The Milman Parry Collection
The Milman Parry Collection of Oral Literature is the largest single repository of South Slavic heroic song in the world. It comprises the following separate collections. All of these are currently housed in Harvard University’s Widener Library, Room C:
1. The texts and recordings of oral literature, including epic, lyric songs, and ballads, some stories, and conversations with singers and others, made by Professor Milman Parry of the Department of the Classics at Harvard University during the summer of 1933 and from June 1934 to September 1935, in Yugoslavia. Over 3,500 double-sided aluminum discs, with a playing time of ca. 4 min. each. Transcriptions of these songs are contained in ninety-five notebooks (14 cm. x 14 cm., 120sides in each); dictated songs are contained in ca. 800 notebooks (14 cm. x 14 cm., 70 sides in each).
2. The Albanian Collection of some one hundred dictated epic texts was made by Lord in the north Albanian mountains in the Fall of 1937. These texts are contained in eleven notebooks (14 cm. x 14 cm., 200 sides in each.)
3. The Lord Collection consists of epic texts collected by him in Yugoslavia in the summers of 1950, 1951, and 1966. The last of these is little known, but contains Christian songs from the mountain ranges from Niß to Prijepolje. These songs are contained on thirty-five reel tapes (acetate).
4. The Lord and Bynum Collection consists of texts collected by Lord and Bynum in Yugoslavia in the summers of 1962-1965 and 1967.
The cultural and humanistic (even humanitarian) import of the Collection is all the more timely today in view of the recent history of the former Yugoslavia.

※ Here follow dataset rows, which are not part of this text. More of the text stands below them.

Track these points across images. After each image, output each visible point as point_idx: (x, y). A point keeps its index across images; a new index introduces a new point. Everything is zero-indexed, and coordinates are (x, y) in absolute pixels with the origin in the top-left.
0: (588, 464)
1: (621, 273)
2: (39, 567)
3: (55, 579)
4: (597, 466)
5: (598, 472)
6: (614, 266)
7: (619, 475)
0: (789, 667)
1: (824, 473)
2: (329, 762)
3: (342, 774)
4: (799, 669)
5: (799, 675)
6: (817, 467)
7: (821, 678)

The Curators are convinced that we cannot really understand the deep social problems of that region without coming to terms with the song cultures that in some ways have caused and in many other ways can now redeem those problems. To give one example, the Parry Collection owns audio and transcribed recordings of “bilingual singers” – who can sing the heroic songs of one culture in Albanian poetic language and the heroic songs of the antithetical “Bosnian” culture in Serbo-Croatian. Such documented instances of poetic “bilingualism,” we suggest, can serve as a point of entry for exploring common ground between seemingly irreconcilable world views.

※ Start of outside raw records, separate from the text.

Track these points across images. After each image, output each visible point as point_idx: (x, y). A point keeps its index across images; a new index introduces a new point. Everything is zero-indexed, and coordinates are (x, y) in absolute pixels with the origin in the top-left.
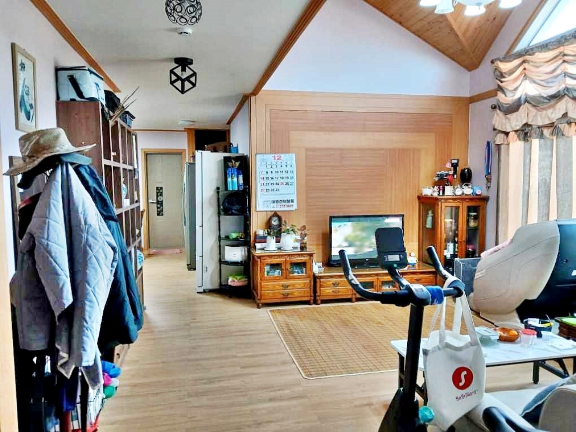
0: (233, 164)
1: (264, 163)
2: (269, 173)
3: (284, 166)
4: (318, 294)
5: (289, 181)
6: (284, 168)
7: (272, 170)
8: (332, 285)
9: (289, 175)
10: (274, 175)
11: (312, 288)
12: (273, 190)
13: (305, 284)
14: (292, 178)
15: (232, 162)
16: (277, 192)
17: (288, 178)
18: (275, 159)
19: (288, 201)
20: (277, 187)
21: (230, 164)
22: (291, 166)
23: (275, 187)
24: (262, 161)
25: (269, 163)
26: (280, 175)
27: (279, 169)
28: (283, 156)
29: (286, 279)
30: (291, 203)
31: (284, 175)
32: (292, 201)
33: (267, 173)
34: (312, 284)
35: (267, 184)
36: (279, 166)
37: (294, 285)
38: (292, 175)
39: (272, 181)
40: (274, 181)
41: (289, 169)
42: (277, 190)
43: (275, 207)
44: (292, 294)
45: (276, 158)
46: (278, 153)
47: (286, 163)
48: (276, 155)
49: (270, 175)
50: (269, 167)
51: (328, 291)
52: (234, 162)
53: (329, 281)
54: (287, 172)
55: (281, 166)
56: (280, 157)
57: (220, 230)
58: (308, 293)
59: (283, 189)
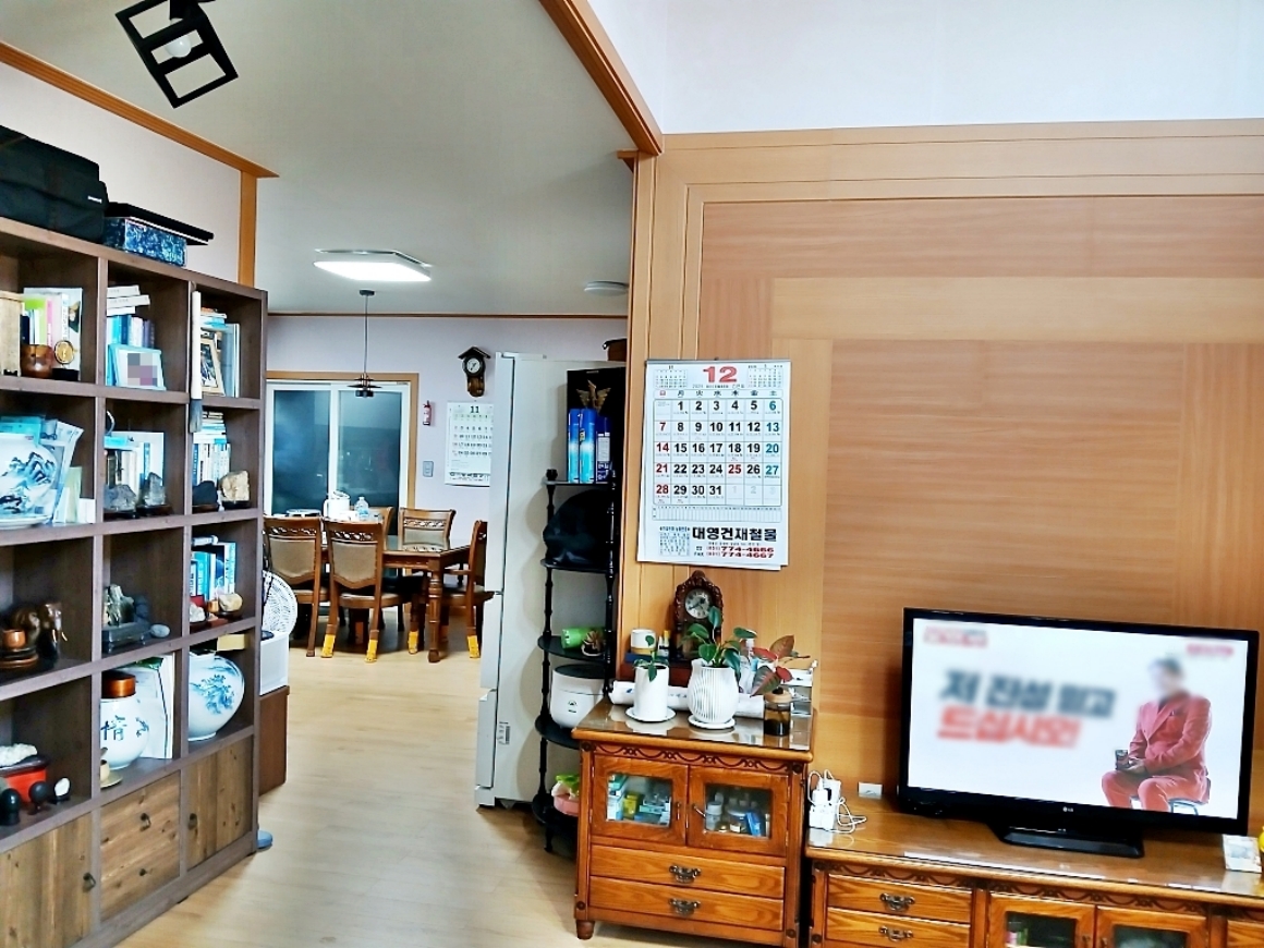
0: (590, 397)
1: (672, 394)
2: (689, 427)
3: (745, 405)
4: (816, 930)
5: (763, 459)
6: (745, 415)
7: (699, 417)
8: (881, 906)
9: (764, 437)
10: (708, 436)
11: (794, 898)
12: (698, 490)
13: (763, 879)
14: (774, 448)
15: (588, 389)
16: (712, 500)
17: (758, 448)
18: (711, 379)
19: (756, 534)
20: (716, 479)
21: (584, 394)
22: (773, 406)
23: (706, 480)
24: (666, 384)
25: (690, 394)
26: (727, 436)
27: (726, 415)
28: (742, 369)
29: (687, 844)
30: (763, 544)
31: (745, 437)
32: (771, 535)
33: (681, 426)
34: (796, 883)
35: (681, 469)
36: (726, 405)
37: (718, 877)
38: (773, 439)
39: (699, 459)
40: (707, 458)
41: (763, 415)
42: (716, 489)
43: (704, 550)
44: (711, 908)
45: (718, 375)
46: (727, 359)
47: (754, 393)
48: (718, 367)
49: (689, 436)
50: (690, 406)
51: (862, 926)
52: (594, 387)
53: (867, 885)
54: (755, 427)
55: (735, 406)
56: (734, 371)
57: (548, 612)
58: (776, 916)
59: (738, 488)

The curators of the collection have applied for a Library Digital Initiative grant to digitize the entire collection. The digitization of materials in the Collection will have great benefit for researchers working in the fields of Classics, Folklore and Mythology, Comparative Literature and Slavic. It will also represent an invaluable teaching aid. The proposed project involves the digitization of both sound recordings and handwritten texts contained in the Milman Parry Collection of Oral Literature in Widener Library. As noted above the Collection comprises several large collections of Serbo-Croatian, Bulgarian, and Albanian songs, among other traditions, but by far the largest and most famous of these collections is that by Milman Parry and Albert Lord (1933-1935) in the former Yugoslavia. Parry and Lord were interested in the live performances of oral epic and made recordings on ca. 3,500 12″ aluminum disks. These recordings were later transcribed in ninety-five notebooks. The first part of the project calls for the digitization of these sound recordings and their handwritten transcriptions. Besides the recorded songs, the 1933-1935 collection also contains songs that were taken down in Bosnia, Macedonia, Hercegovina, Croatia and so on by the traditional method of dictation in some 800 notebooks.

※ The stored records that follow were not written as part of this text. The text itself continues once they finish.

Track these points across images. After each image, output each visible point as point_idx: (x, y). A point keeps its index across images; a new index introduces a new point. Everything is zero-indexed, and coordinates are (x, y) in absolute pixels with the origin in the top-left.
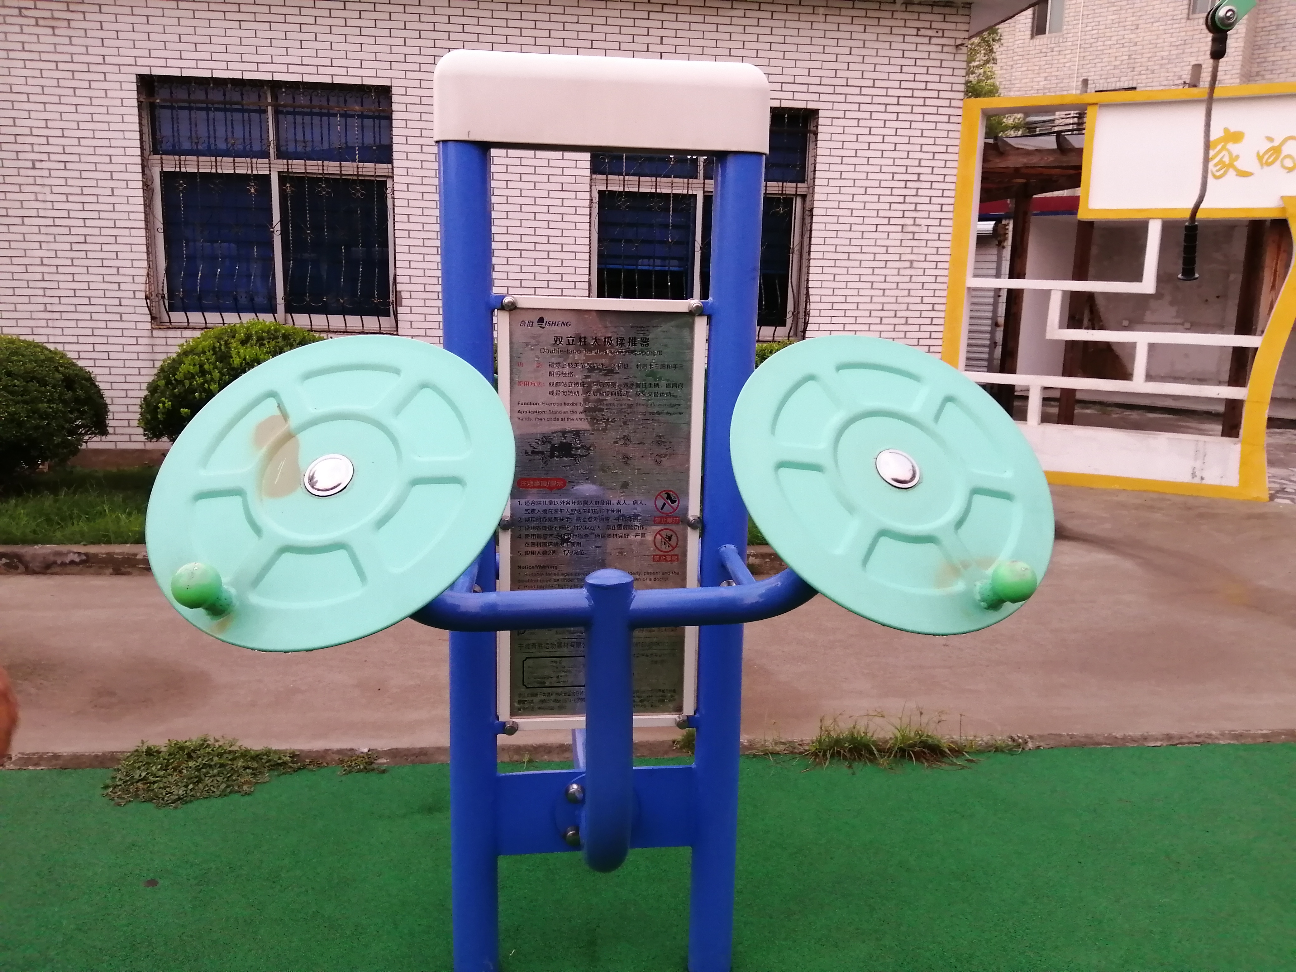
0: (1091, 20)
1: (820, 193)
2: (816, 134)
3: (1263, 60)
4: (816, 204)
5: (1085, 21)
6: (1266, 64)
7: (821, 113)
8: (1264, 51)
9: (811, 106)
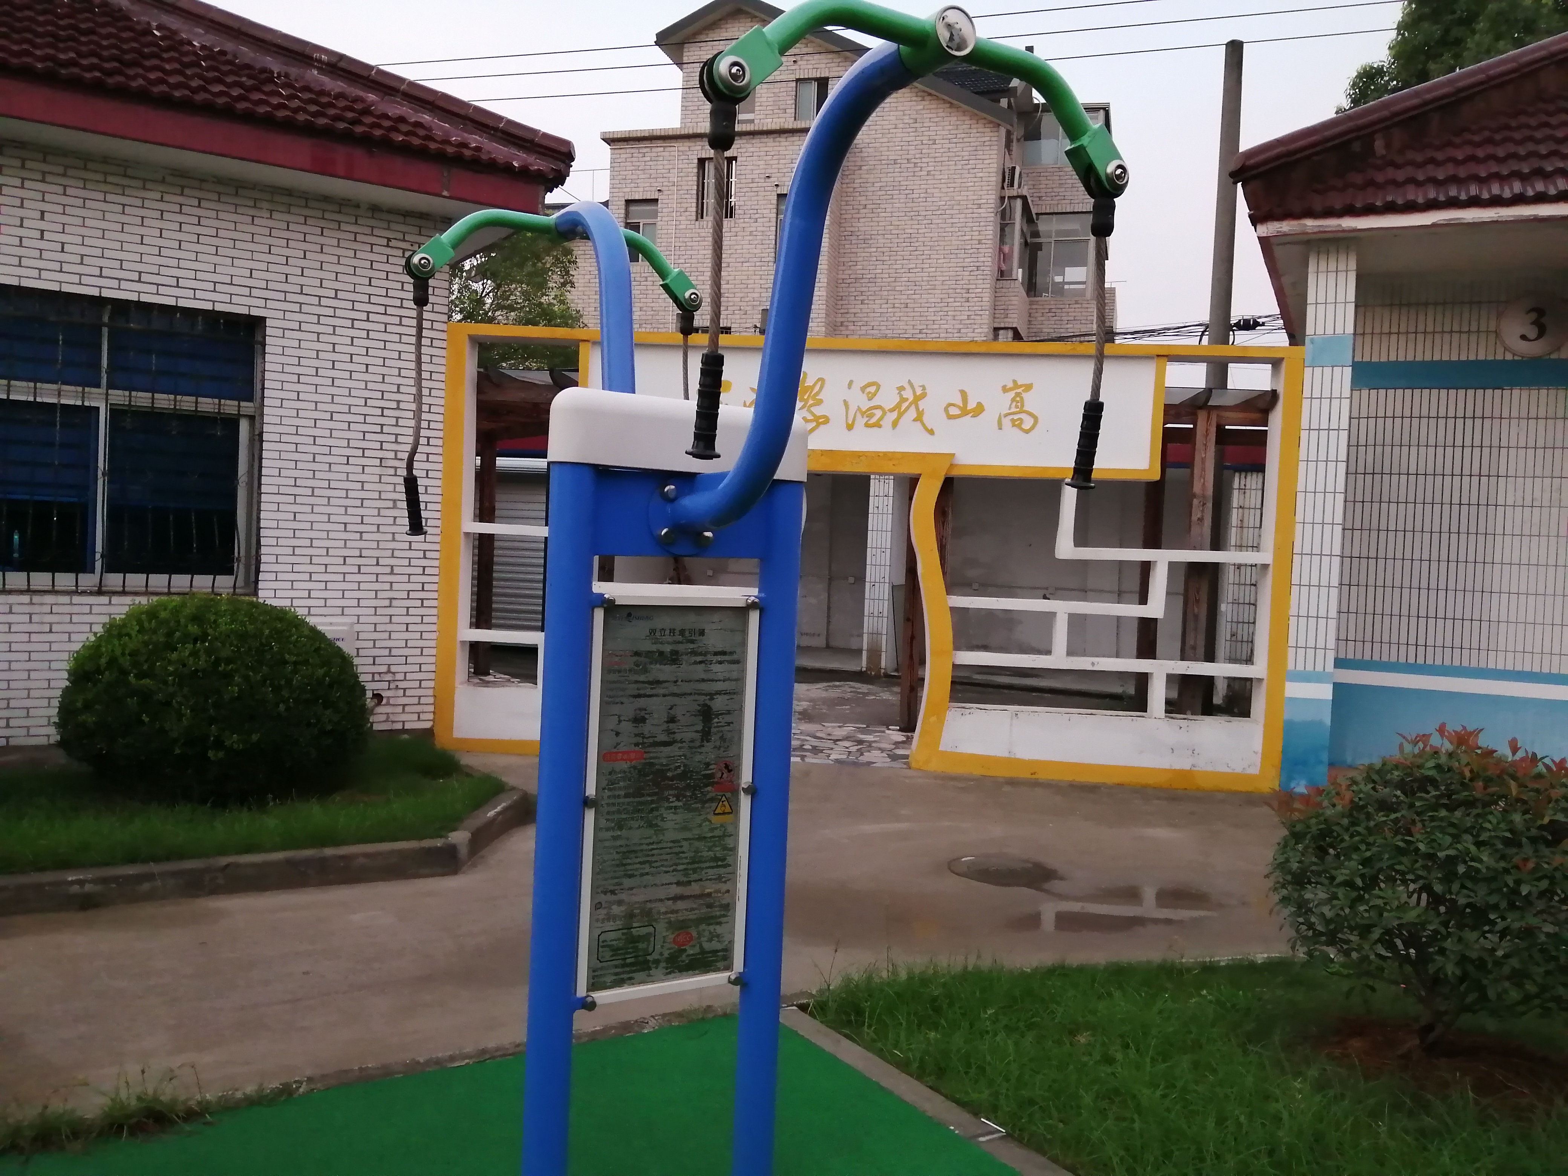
0: (684, 253)
1: (270, 415)
2: (264, 345)
3: (846, 311)
4: (266, 428)
5: (678, 253)
6: (848, 316)
7: (269, 322)
8: (846, 302)
9: (255, 312)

Digitized versions of these songs will be tagged to records in an already existing electronic database compiled by Matthew Kay (also published in hardcopy as part of the series The Milman Parry Studies in Oral Tradition, which researchers can use to search by singer, song, region, etc. Digitization will help make this invaluable collection, described by Béla Bartók as “a most important collection, unique of its kind” (The New York Times, June 28, 1942.), available to scholars worldwide through the Milman Parry Collection website, which is currently being developed. In addition to the 1933-35 collection, the curators intend to digitize texts belonging to two smaller collections, the Albanian Collection (1937) and the Lord Collection (1950-51).
David Elmer is the project manager for the LDI grant, and assistant curator of the Milman Parry Collection. Long term maintenance of the collection will be supported by the Ilex Foundation. The project converges with the 40th anniversary second edition of the original publication of Albert Lord’s Singer of Tales (Harvard University Press, 2000), which contains the definitive history of this world-famous collection and has become a universal teaching tool. This edition includes a CD containing the sound recordings of all the materials cited by Lord, as well as translations and transcriptions of the texts, and other materials from the Parry Collection.